====== STORED DATA ======
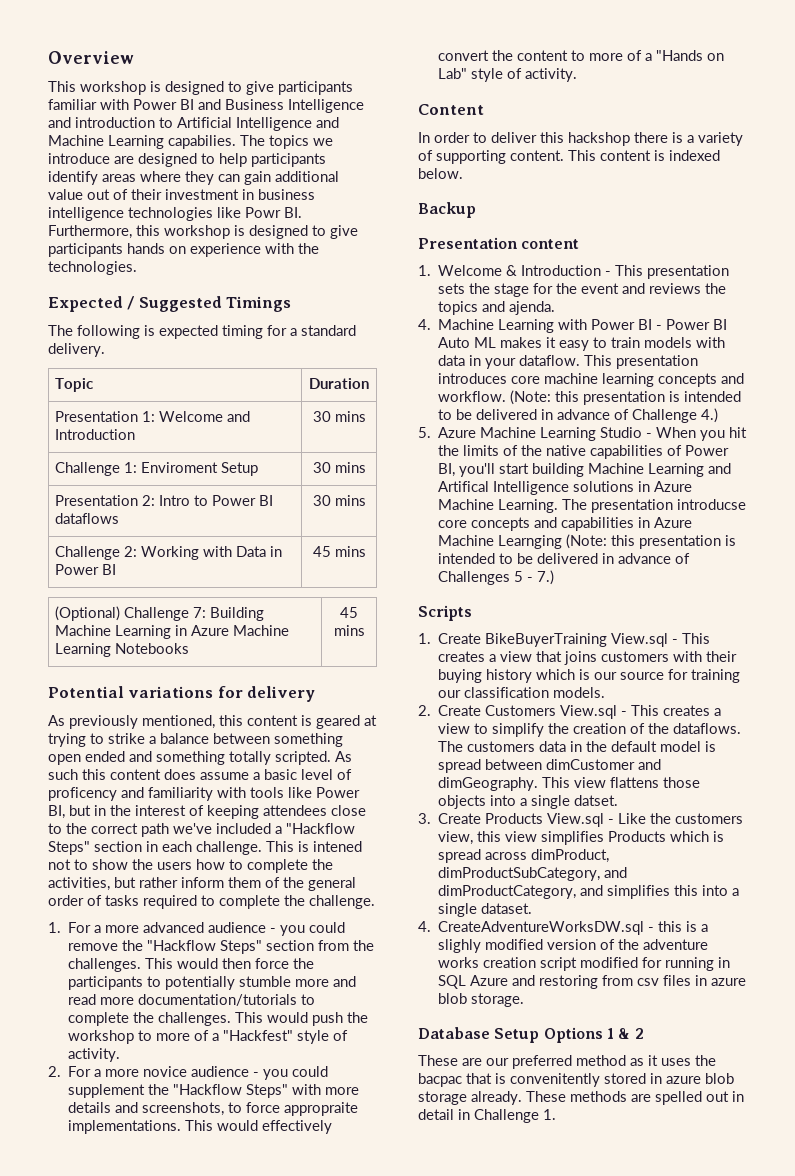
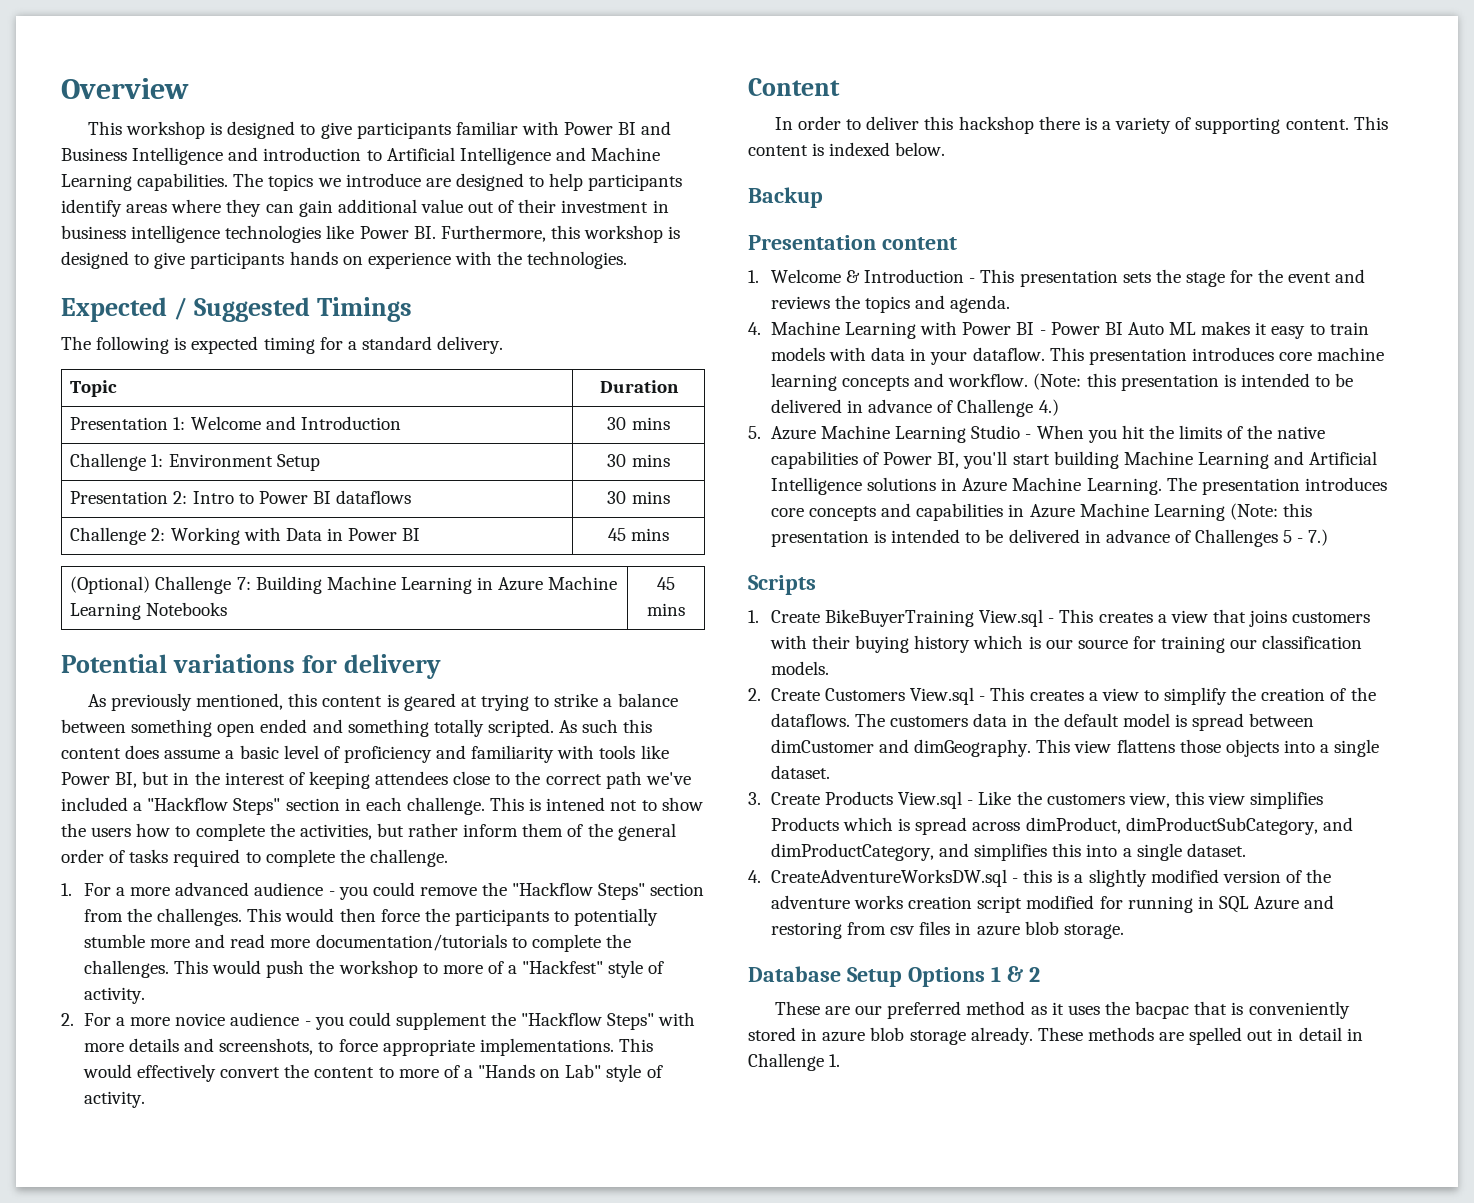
[168,135,236,149] capabilies. -> [137,173,229,191] capabilities.
[245,207,281,218] Powr -> [359,226,409,239] Power
[140,462,218,473] Enviroment -> [168,454,273,467] Environment
[48,787,117,801] proficency -> [343,746,432,763] proficiency
[284,1102,359,1116] appropraite -> [382,1039,475,1056] appropriate
[509,301,556,315] ajenda. -> [950,295,1011,313] agenda.
[438,481,490,492] Artifical -> [1309,451,1378,465] Artificial
[677,499,747,510] introducse -> [1304,477,1387,491] introduces
[498,535,563,549] Learnging -> [1153,504,1225,521] Learning
[574,795,619,806] datset. -> [770,765,830,779] dataset.
[438,939,482,953] slighly -> [1088,869,1147,887] slightly
[510,1073,600,1087] convenitently -> [1248,1001,1350,1019] conveniently

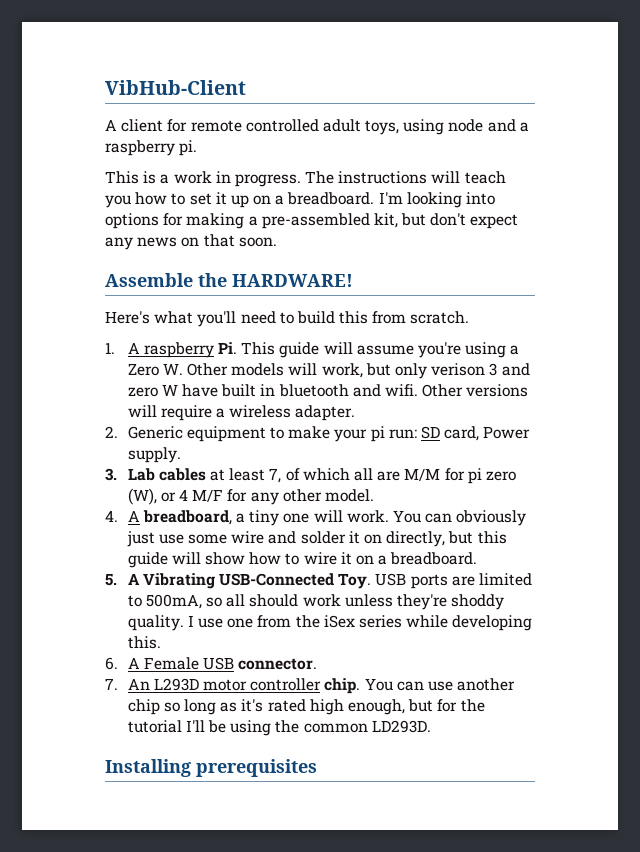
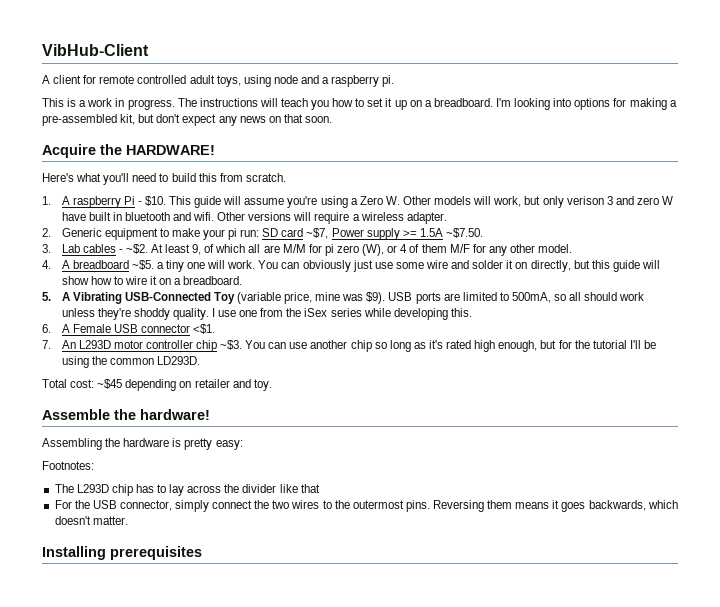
[105,273,193,287] Assemble -> [42,144,96,158] Acquire
[218,342,238,354] Pi. -> [123,196,166,206] Pi - $10.
[444,426,531,441] [127,447,181,463] [105,468,282,483] card, Power supply. // 3. Lab cables at least 7, -> [281,228,483,240] [42,244,202,255] card ~$7, Power supply >= 1.5A ~$7.50. // 3. Lab cables - ~$2. At least 9,
(189, 495) none -> [409,244,447,253] of them
[142,510,232,525] breadboard, -> [72,260,154,270] breadboard ~$5.
[338,573,372,589] Toy. -> [213,292,386,304] Toy (variable price, mine was $9).
[238,658,318,670] connector. -> [140,324,215,334] connector <$1.
[324,678,361,694] chip. -> [195,340,243,352] chip ~$3.
(431, 726) none -> [42,379,272,391] [42,409,210,420] [42,438,243,450] [42,461,94,470] [54,484,320,496] [54,500,678,512] [54,516,128,525] // Total cost: ~$45 depending on retailer and toy. // Assemble the hardware! // Assembling the hardware is pretty easy: // Footnotes: // The L293D chip has to lay across the divider like that // For the USB connector, simply connect the two wires to the outermost pins. Reversing them means it goes backwards, which doesn't matter.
======
EXERCISE DIRECTIONS> Search the data above for the word "chip", then gather each line in which it appears.

EXPECTED OUTPUT>
[324,678,361,694] chip. -> [195,340,243,352] chip ~$3.
(431, 726) none -> [42,379,272,391] [42,409,210,420] [42,438,243,450] [42,461,94,470] [54,484,320,496] [54,500,678,512] [54,516,128,525] // Total cost: ~$45 depending on retailer and toy. // Assemble the hardware! // Assembling the hardware is pretty easy: // Footnotes: // The L293D chip has to lay across the divider like that // For the USB connector, simply connect the two wires to the outermost pins. Reversing them means it goes backwards, which doesn't matter.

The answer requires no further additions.